At the end of last week we found out the the arrangements for an exchange student visiting from Okinawa Japan had fallen through and they were looking for a "new home".

We became that home.

For the next 11 days we will have a "new daughter", she is 16, and her name is Yumika.

Yup, I now have 4 teenage daughters under my roof... the crowd of people who think I am a silly old man continues to grow.

My first thought when I met her was how brave she is, to be thousands of miles from home, away from her family in a house of strangers, and surrounded by people who speak a language she barely understands.

Yesterday we hooked the computer up to our TV, ran Google Earth, and watched her eyes light up when we found her home, her grandparents home, and her school.

They lit up again today when we dangled a live Maine lobster a foot in front of her face.


We have been spending a good deal of time trying to show her our life, our culture, and learn about hers too.

Today she presented us with some beautiful gifts from her home, a small statue of Japanese deities, booklets about her home, chopsticks, and other very cool things.

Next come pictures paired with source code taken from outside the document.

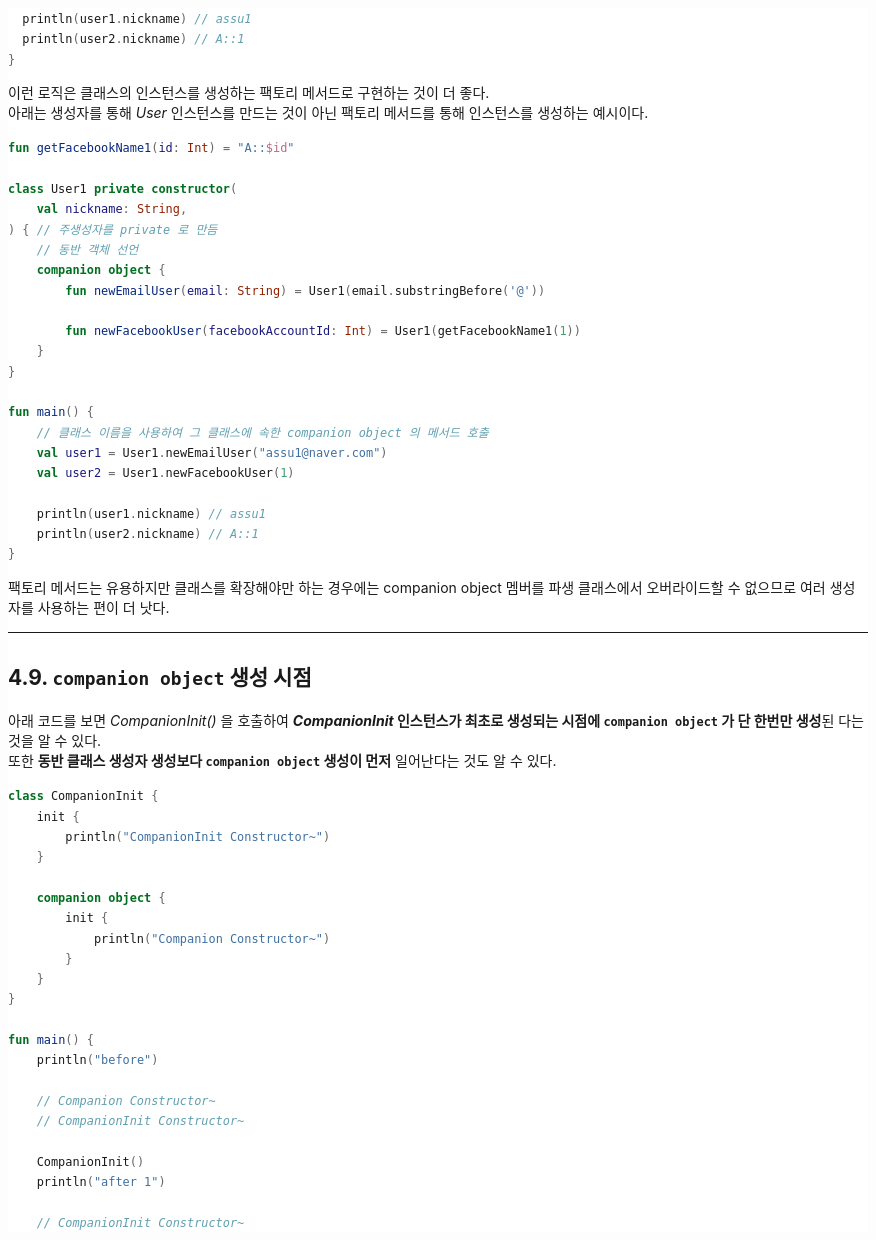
 ```kotlin
  println(user1.nickname) // assu1
  println(user2.nickname) // A::1
}
```

이런 로직은 클래스의 인스턴스를 생성하는 팩토리 메서드로 구현하는 것이 더 좋다.  
아래는 생성자를 통해 _User_ 인스턴스를 만드는 것이 아닌 팩토리 메서드를 통해 인스턴스를 생성하는 예시이다.

```kotlin
fun getFacebookName1(id: Int) = "A::$id"

class User1 private constructor(
    val nickname: String,
) { // 주생성자를 private 로 만듬
    // 동반 객체 선언
    companion object {
        fun newEmailUser(email: String) = User1(email.substringBefore('@'))

        fun newFacebookUser(facebookAccountId: Int) = User1(getFacebookName1(1))
    }
}

fun main() {
    // 클래스 이름을 사용하여 그 클래스에 속한 companion object 의 메서드 호출
    val user1 = User1.newEmailUser("assu1@naver.com")
    val user2 = User1.newFacebookUser(1)

    println(user1.nickname) // assu1
    println(user2.nickname) // A::1
}
```

  팩토리 메서드는 유용하지만 클래스를 확장해야만 하는 경우에는 companion object 멤버를 파생 클래스에서 오버라이드할 수 없으므로 여러 생성자를 사용하는 편이 더 낫다.

---

## 4.9. `companion object` 생성 시점

  아래 코드를 보면 _CompanionInit()_ 을 호출하여 **_CompanionInit_ 인스턴스가 최초로 생성되는 시점에 `companion object` 가 단 한번만 생성**된 다는 것을 알 수 있다.  
    또한 **동반 클래스 생성자 생성보다 `companion object` 생성이 먼저** 일어난다는 것도 알 수 있다.

```kotlin
class CompanionInit {
    init {
        println("CompanionInit Constructor~")
    }

    companion object {
        init {
            println("Companion Constructor~")
        }
    }
}

fun main() {
    println("before")
    
    // Companion Constructor~
    // CompanionInit Constructor~
    
    CompanionInit()
    println("after 1")
    
    // CompanionInit Constructor~
```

We are having a great time and are hoping to give her the experience of a lifetime.

(clicking on any image will open it larger and in a new window)

So the point of this post is to share with you something very unexpected and wonderful that has happened to us and to let you know that posting to the blog has the potential of being somewhat sporadic for the next 11 days, so please be patient.

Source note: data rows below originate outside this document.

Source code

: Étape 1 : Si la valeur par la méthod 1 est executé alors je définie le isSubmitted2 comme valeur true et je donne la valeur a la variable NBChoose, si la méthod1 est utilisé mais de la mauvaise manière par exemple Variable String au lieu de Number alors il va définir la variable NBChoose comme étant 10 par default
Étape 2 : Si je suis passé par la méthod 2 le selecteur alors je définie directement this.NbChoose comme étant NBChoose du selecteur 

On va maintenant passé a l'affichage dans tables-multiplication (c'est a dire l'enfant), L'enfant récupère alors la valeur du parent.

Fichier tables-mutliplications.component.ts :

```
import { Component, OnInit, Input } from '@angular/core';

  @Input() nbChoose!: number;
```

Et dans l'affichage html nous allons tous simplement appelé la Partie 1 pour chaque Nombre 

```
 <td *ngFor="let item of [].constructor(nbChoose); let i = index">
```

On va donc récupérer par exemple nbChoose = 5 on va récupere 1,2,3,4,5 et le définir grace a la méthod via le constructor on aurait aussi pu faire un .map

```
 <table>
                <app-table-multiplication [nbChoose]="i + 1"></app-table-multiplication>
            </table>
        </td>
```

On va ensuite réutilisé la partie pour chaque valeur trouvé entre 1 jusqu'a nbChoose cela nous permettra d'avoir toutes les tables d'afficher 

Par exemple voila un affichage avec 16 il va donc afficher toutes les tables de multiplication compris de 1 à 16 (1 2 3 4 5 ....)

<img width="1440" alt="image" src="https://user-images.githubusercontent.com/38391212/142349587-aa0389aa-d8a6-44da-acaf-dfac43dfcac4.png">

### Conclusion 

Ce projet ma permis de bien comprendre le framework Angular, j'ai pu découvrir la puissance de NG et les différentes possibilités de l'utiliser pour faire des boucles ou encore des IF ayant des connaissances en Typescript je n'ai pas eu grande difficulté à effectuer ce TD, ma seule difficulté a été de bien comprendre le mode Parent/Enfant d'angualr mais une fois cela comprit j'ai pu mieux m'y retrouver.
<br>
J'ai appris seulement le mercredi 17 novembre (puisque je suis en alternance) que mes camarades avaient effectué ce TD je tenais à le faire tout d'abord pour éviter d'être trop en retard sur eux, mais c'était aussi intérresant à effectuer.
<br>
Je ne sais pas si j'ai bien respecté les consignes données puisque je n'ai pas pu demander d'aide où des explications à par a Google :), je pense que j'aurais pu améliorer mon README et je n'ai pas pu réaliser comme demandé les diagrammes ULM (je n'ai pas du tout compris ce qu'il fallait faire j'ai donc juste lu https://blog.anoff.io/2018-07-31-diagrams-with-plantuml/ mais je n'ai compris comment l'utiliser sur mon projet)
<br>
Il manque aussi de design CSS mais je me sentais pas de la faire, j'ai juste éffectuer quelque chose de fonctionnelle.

photography by anika alonzo said...

Ah, I remember what it's like to be an exchange student :) About 12 years ago I did my first student exchange to, yes, Wisconsin. Barely spoke any english and everything was extremely weird to me! Crazy Americans... :)

Scott said...

So what was it like, to be in a strange house with strange people, and toss in a language you barely knew?

photography by anika alonzo said...

It's scary, weird, fun, overwhelming, adventurous and very humbling and educating. It's not only the language, it's also the different culture and way of life. But getting to know a differnt country is just so much fun! I was always most interested in the different food :) I'm sure for her it's even cooler, since the japanese culture, food and way of life and the american way probably have nothing in common!
As long as both sides are open to each other, it's gonna be a great experience for all of you :)

gianmarco said...

Tell her form me Yumikasan gambatte kudasai. Eigo o jiosu ni naratte kudasai. I really miss the trhree years I lived in Tokyo

Pam said...

How wonderful!

Galen said...

We were blessed to have several foreign exchange students live with us, including 3 from Japan. One of them, a girl named Michiyo, still comes and visits us 20 years later. We all fell in love with one another 20 years ago and she is, in every sense of the word, my daughter who happens to live in Japan! Enjoy this time - it will be a terrific experience for all of you. And do it again and again!!!! You might even consider a year-long exchange - we did that, too, and it was well worth it!

Mark said...

Excuse me if this question has been asked but, do you know if Yumika's family is OK? Thanks....Mark

Scott said...


They are, thanks for asking.

They live on Okinawa which is about 1,000 miles from Tokyo and even further from the quake area.

Though they are safe from the quake and tsunami my concern for them is the nuclear problem and the long term impact this disaster will have on them and their country.

Funny that you should comment when you did, right about the same time she is landing at home.

Again, thanks for caring enough to ask.